(DATA EXCERPTS begins)

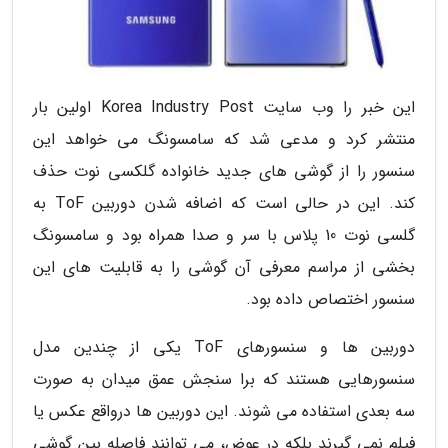
این خبر را وب سایت Korea Industry Post اولین بار
منتشر کرد و مدعی شد که سامسونگ می خواهد این
سنسور را از گوشی های جدید خانواده گلکسی نوت حذف
کند. این در حالی است که اضافه شدن دوربین ToF به
گلسی نوت 10 پلاس با سر و صدا همراه بود و سامسونگ
بخشی از مراسم معرفی آن گوشی را به قابلیت های این
سنسور اختصاص داده بود.
دوربین ها و سنسورهای ToF یکی از چندین مدل
سنسورهایی هستند که برا سنجش عمق میدان به صورت
سه بعدی استفاده می شوند. این دوربین ها درواقع عکس یا
فیلم نمی گیرند بلکه در عوض، می توانند فاصله بین گوشی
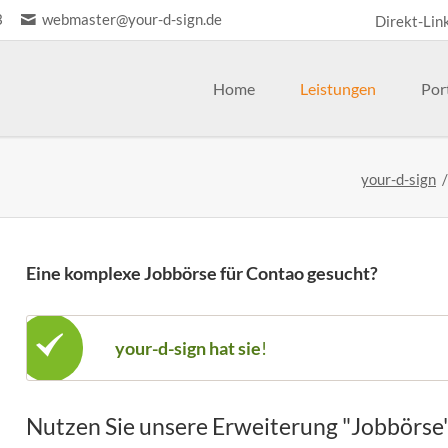
3
webmaster@your-d-sign.de
Direkt-Lin
Navigation
überspringe
Home
Leistungen
Por
eb
Design
your-d-sign
hop
Fotografie
ntao-Erweiterungen
Event
int
Eine komplexe Jobbörse für Contao gesucht
?
your-d-sign hat sie
!
Nutzen Sie unsere Erweiterung "Jobbörse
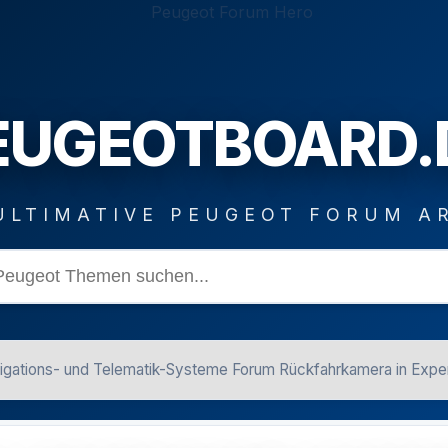
EUGEOTBOARD.
ULTIMATIVE PEUGEOT FORUM A
igations- und Telematik-Systeme Forum Rückfahrkamera in Exper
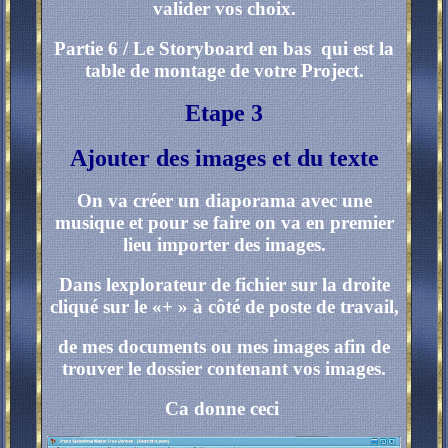
valider vos choix.
Partie 6 / Le Storyboard en bas qui est la
table de montage de votre Project.
Etape 3
Ajouter des images et du texte
On va créer un diaporama avec une
musique et pour se faire on va en premier
lieu importer des images.
Dans lexplorateur de fichier sur la droite
cliqué sur le «+ » à côté de poste de travail,
de mes documents ou mes images afin de
trouver le dossier contenant vos images.
Ca donne ceci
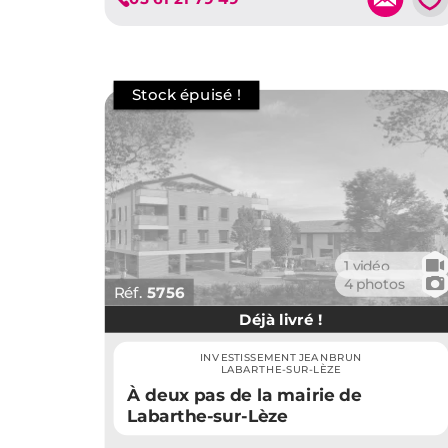
🎥
1 vidéo
📷
4 photos
Réf.
5756
Déjà livré !
INVESTISSEMENT JEANBRUN
LABARTHE-SUR-LÈZE
À deux pas de la mairie de
Labarthe-sur-Lèze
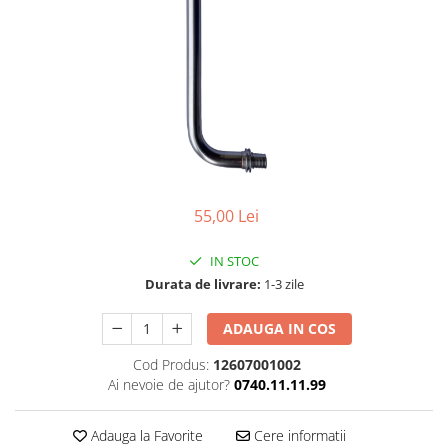
55,00 Lei
IN STOC
Durata de livrare:
1-3 zile
ADAUGA IN COS
Cod Produs:
12607001002
Ai nevoie de ajutor?
0740.11.11.99
Adauga la Favorite
Cere informatii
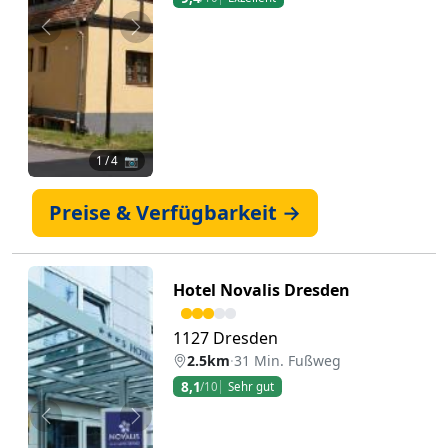
Zurück
Weiter
1
/ 4 📷
Preise & Verfügbarkeit →
Hotel Novalis Dresden
1127 Dresden
2.5km
·
31 Min. Fußweg
8,1
/10
Sehr gut
Zurück
Weiter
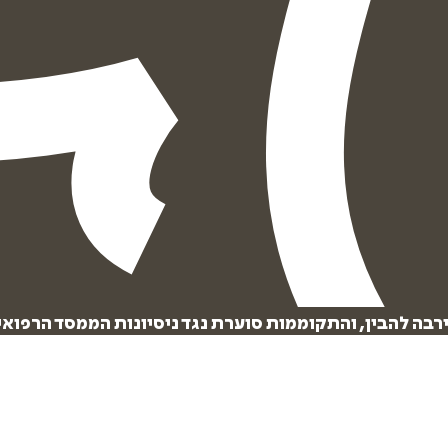
ירבה להבין, והתקוממות סוערת נגד ניסיונות הממסד הרפואי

(DATA EXCERPTS ends)

▶ [ACTION ITEM] Word for word, give again the lines from the first entry to the line with "سنسور اختصاص داده بود.", inclusive. Exclude the pictures.

▶ [ANSWER BOX]
این خبر را وب سایت Korea Industry Post اولین بار
منتشر کرد و مدعی شد که سامسونگ می خواهد این
سنسور را از گوشی های جدید خانواده گلکسی نوت حذف
کند. این در حالی است که اضافه شدن دوربین ToF به
گلسی نوت 10 پلاس با سر و صدا همراه بود و سامسونگ
بخشی از مراسم معرفی آن گوشی را به قابلیت های این
سنسور اختصاص داده بود.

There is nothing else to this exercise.